## Exercise instructions:
Set down every line of the data exactly, skipping the pictures.

## Information supplied:
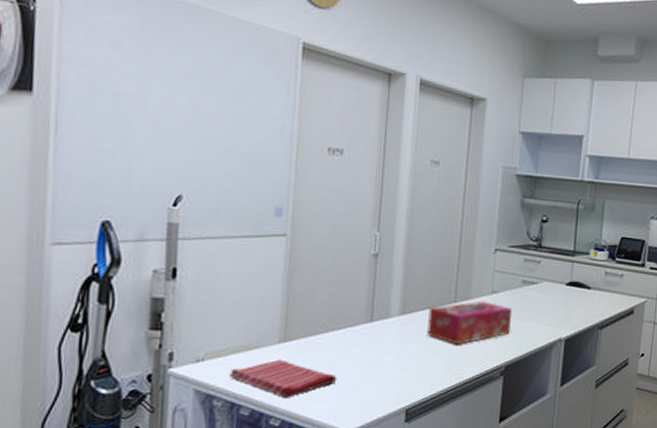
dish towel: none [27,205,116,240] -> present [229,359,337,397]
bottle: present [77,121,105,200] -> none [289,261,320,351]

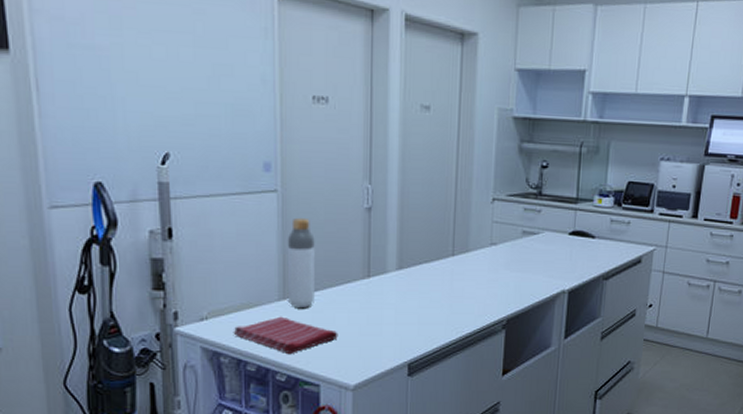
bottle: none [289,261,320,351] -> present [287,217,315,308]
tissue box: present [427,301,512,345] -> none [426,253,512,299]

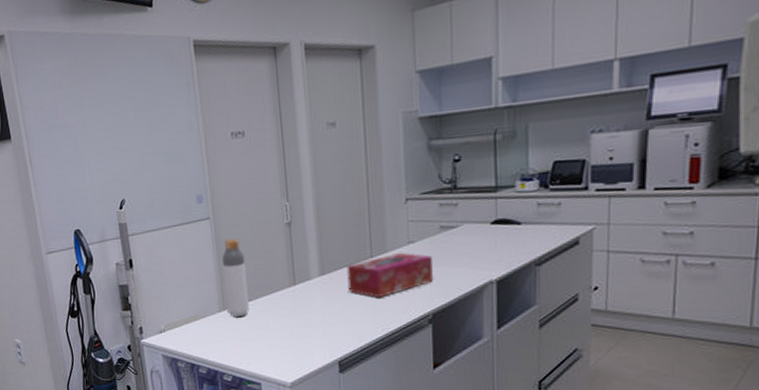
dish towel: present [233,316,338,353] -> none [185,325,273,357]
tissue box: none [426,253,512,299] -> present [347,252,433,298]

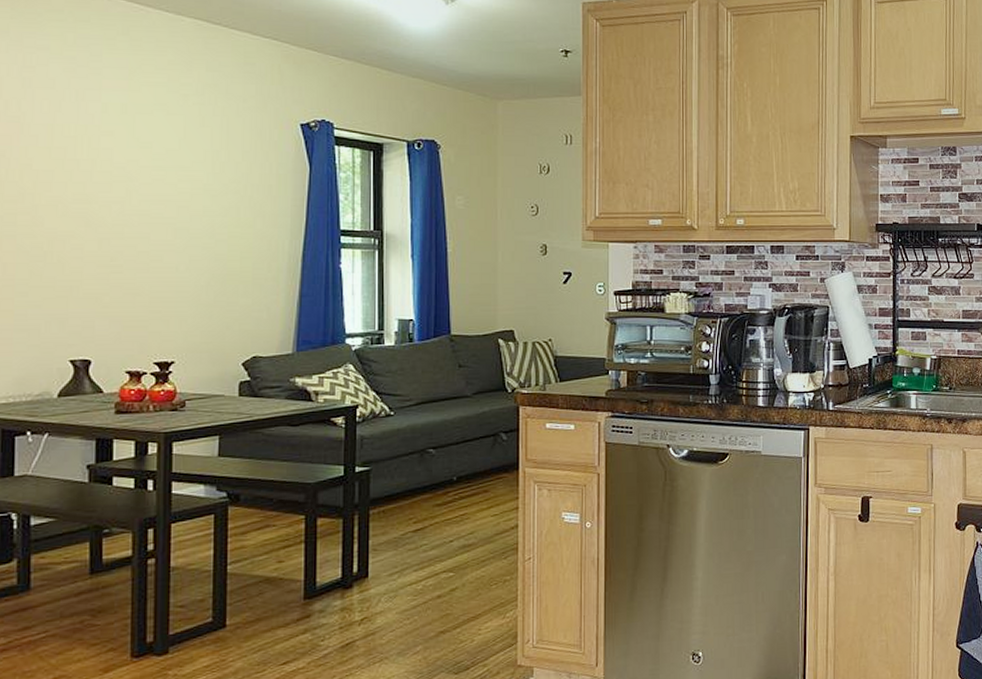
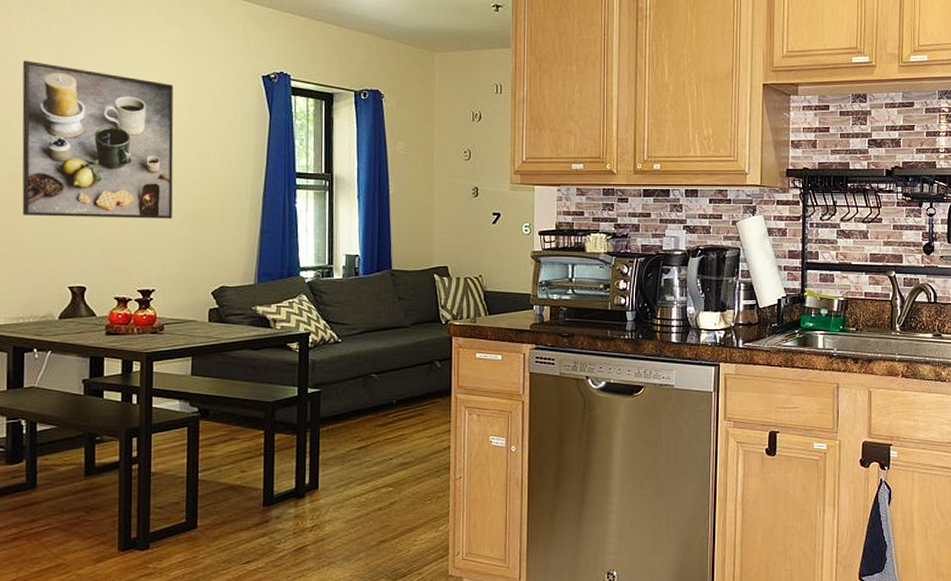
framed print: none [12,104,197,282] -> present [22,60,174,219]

## Response area:
dish towel: none [27,205,116,240] -> present [229,359,337,397]
bottle: present [77,121,105,200] -> none [289,261,320,351]

bottle: none [289,261,320,351] -> present [287,217,315,308]
tissue box: present [427,301,512,345] -> none [426,253,512,299]

dish towel: present [233,316,338,353] -> none [185,325,273,357]
tissue box: none [426,253,512,299] -> present [347,252,433,298]

framed print: none [12,104,197,282] -> present [22,60,174,219]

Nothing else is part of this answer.